La radicalisation violente du mouvement est aujourd'hui incontestable. Il a basculé dès la première semaine, avec un changement très net de sa physionomie. Sur le plan sociologique, le public de personnes âgées, commerçants et salariés s'est réduit, alors que les plus jeunes, souvent sans emploi, également plus agressifs, sont restés.
Sur le plan géographique, le mouvement qui concernait au départ uniformément la France s'est concentré à l'ouest d'une ligne allant d'Amiens à Grenoble. Sur le plan des perturbations, alors que les voies de communication constituaient au départ la cible majoritaire, on a progressivement assisté à un déplacement du mouvement vers les centres économiques, les dépôts pétroliers, les centres logistiques. Samedi dernier, un nouveau palier a été franchi, avec des exactions à l'encontre des symboles de l'État - préfectures, mairies, trésoreries et permanences parlementaires -, sans oublier les nombreuses agressions de journalistes, qui ont retenu toute notre attention.
Je note l'incapacité du mouvement à se structurer, à faire émerger un ou plusieurs leaders capables de dialoguer avec les institutions, alors que ce dialogue est pourtant essentiel. Comme je l'ai dit, sans organisateur, l'État se retrouve seul à encadrer un mouvement totalement désorganisé, qui se transforme en attroupements. Dans le cadre de manifestations traditionnelles, des services d'ordre sécurisent le cortège : samedi dernier, certaines manifestations avaient leur service d'ordre ; c'était aussi le cas le 24 novembre dernier. Ces services permettent d'assurer à la fois la sécurité des personnes et des biens et la liberté d'expression. Permettre l'exercice de cette liberté dans des conditions de sécurité est, avec Christophe Castaner, l'une de nos missions principales.
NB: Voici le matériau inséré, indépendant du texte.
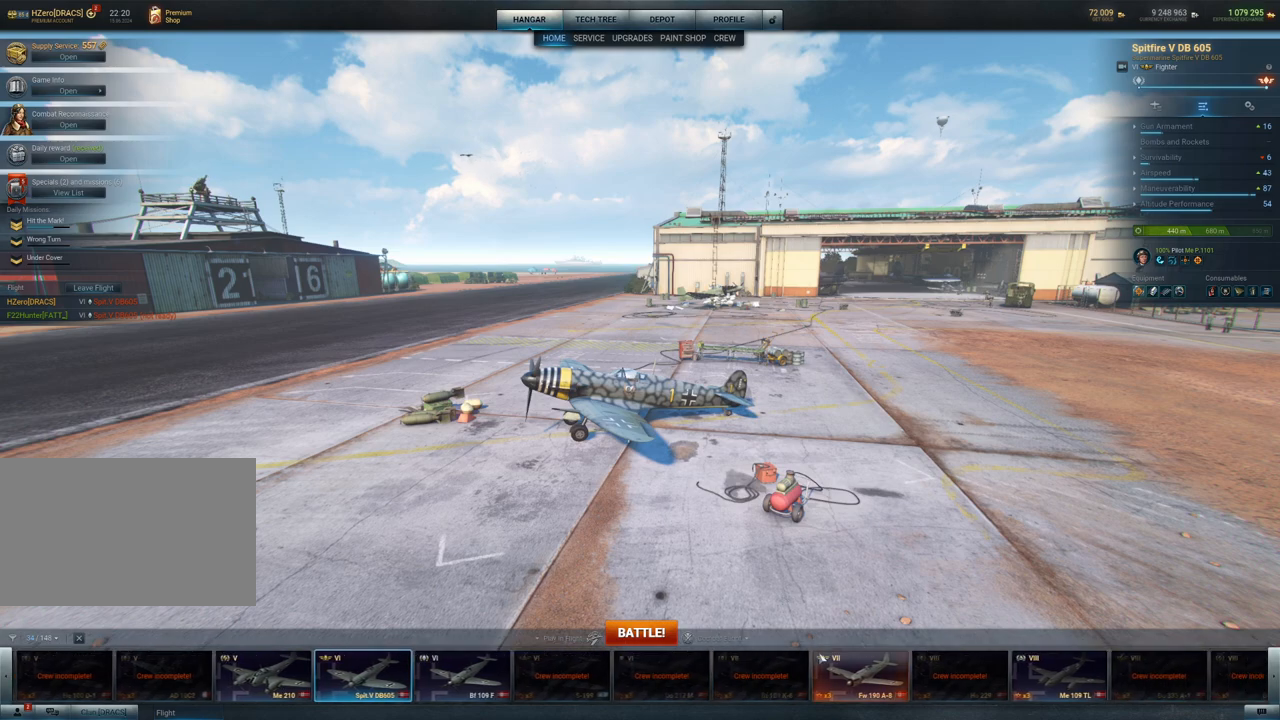
{"keys": [], "mouse": [], "mouse_move": "still", "events": []}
Vous connaissez les conséquences dramatiques de cette désorganisation : 3 décès, qui ont tous été occasionnés dans le cadre des barrages routiers ; 1 032 blessés, dont 39 graves. Les actions, d'une rare complexité, avec de nombreux barrages routiers, toujours imprévisibles, ont nécessité une mobilisation des forces de l'ordre en des points très éclatés, avec, parfois, des tensions entre manifestants. D'ailleurs, un certain nombre de gilets jaunes ont demandé une protection des forces de l'ordre aux services de l'État en raison des menaces dont ils faisaient l'objet.
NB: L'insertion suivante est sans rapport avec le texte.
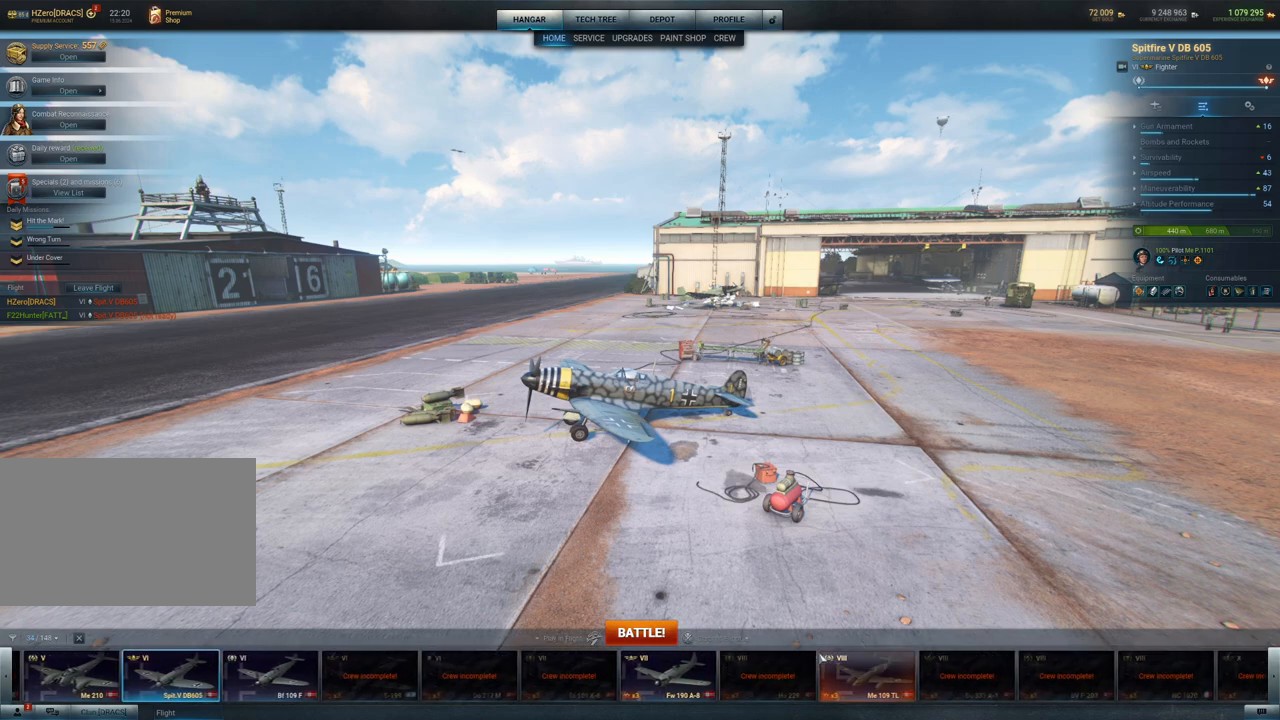
{"keys": [], "mouse": [], "mouse_move": "still", "events": []}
Cette désorganisation permet bien évidemment toutes sortes d'infiltrations. Samedi dernier, nous avons constaté la présence de groupes de casseurs d'ultra-droite et d'ultra-gauche, et des manifestants ont prêté main-forte à ces différents groupes de manière assez complaisante. On s'est retrouvé face à quelques milliers de casseurs dans les rues de la capitale, un fait totalement inédit : autant de casseurs sur autant de points dans la capitale, cela ne s'est jamais produit - nous en tirerons bien sûr toutes les conséquences. Bien malin qui pouvait dire que ce scénario était prévisible ! Cette violence s'est aussi accompagnée d'actions visant à obstruer les services de secours. Les pompiers ont été empêchés d'éteindre l'incendie qui commençait à embraser la préfecture du Puy-en-Velay ; à Paris, les sapeurs-pompiers ont fait systématiquement l'objet d'attaques quand il s'est agi d'éteindre un feu, voire de porter secours. C'est dire la gravité de la situation.
Ces dernières heures, la mobilisation sur le terrain est plus erratique, même si les appels à l'action, parfois violente, se multiplient sur les réseaux sociaux.
Enfin, nous enregistrons une mobilisation des lycéens, qui s'est accrue dans certaines villes, notamment en Île-de-France, et qui est devenue plus violente, sans doute par mimétisme.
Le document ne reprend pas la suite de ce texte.